> **PROBLEM STATEMENT**
Reproduce every line of the records, beginning with the first line and continuing through the line that contains "Democrat | [link](https://www.merkley.senate.gov) |".

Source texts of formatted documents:
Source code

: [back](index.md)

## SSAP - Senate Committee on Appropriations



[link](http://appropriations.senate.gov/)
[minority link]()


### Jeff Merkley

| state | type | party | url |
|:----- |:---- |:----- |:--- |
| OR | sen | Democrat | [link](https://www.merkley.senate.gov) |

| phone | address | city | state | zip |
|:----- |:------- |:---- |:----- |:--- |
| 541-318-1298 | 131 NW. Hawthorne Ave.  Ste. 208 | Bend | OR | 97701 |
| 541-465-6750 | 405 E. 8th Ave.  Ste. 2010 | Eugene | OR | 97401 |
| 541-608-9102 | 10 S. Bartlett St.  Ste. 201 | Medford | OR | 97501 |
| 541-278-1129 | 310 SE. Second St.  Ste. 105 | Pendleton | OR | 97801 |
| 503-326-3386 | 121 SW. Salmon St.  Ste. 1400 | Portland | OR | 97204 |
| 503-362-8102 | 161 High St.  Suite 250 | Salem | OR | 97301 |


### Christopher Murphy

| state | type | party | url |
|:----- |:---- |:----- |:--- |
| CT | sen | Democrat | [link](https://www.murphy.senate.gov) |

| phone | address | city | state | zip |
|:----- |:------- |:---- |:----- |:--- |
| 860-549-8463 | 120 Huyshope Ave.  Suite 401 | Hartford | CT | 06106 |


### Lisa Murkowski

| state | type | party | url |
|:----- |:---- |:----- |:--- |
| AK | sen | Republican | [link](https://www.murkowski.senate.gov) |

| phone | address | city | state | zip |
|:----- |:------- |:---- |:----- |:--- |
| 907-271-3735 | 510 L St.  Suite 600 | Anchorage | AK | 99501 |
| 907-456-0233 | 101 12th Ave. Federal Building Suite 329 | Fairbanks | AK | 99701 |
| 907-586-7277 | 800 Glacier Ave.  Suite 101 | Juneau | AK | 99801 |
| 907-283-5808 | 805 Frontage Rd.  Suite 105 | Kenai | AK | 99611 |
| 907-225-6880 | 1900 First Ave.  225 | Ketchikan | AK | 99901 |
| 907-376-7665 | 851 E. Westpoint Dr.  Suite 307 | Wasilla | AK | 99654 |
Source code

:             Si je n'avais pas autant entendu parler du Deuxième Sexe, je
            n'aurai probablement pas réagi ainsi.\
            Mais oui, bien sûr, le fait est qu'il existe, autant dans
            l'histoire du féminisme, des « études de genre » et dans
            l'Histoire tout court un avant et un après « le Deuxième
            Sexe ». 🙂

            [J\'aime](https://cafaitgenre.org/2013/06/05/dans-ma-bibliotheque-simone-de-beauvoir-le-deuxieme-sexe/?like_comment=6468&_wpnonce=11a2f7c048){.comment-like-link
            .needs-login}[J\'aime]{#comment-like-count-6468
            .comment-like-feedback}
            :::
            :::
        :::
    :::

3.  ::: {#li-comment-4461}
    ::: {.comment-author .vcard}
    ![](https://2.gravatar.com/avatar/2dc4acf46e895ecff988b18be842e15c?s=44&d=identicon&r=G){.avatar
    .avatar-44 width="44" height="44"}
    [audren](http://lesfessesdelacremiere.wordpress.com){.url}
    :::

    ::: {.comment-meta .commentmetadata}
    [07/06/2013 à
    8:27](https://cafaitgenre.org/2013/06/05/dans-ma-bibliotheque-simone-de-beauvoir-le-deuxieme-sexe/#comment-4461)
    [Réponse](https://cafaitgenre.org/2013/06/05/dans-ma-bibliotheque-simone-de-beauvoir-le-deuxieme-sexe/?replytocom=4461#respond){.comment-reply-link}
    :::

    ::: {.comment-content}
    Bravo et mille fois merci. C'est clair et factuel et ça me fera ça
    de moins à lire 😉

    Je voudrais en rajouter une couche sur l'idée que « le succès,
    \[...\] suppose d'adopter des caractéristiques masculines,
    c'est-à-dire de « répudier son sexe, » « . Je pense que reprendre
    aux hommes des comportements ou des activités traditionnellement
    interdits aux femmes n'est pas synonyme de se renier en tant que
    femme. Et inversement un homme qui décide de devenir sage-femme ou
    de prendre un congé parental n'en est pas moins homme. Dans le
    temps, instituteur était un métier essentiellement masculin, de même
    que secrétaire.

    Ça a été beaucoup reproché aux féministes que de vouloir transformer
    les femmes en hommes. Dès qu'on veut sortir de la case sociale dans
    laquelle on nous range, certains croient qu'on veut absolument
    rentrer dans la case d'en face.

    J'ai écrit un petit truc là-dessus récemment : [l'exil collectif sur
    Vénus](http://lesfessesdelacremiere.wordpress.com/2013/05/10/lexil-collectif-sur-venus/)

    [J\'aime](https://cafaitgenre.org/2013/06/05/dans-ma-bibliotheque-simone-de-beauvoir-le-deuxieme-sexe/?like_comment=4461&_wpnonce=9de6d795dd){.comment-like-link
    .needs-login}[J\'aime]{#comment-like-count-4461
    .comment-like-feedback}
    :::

> **TASK OUTPUT**
Source code

: [back](index.md)

## SSAP - Senate Committee on Appropriations



[link](http://appropriations.senate.gov/)
[minority link]()


### Jeff Merkley

| state | type | party | url |
|:----- |:---- |:----- |:--- |
| OR | sen | Democrat | [link](https://www.merkley.senate.gov) |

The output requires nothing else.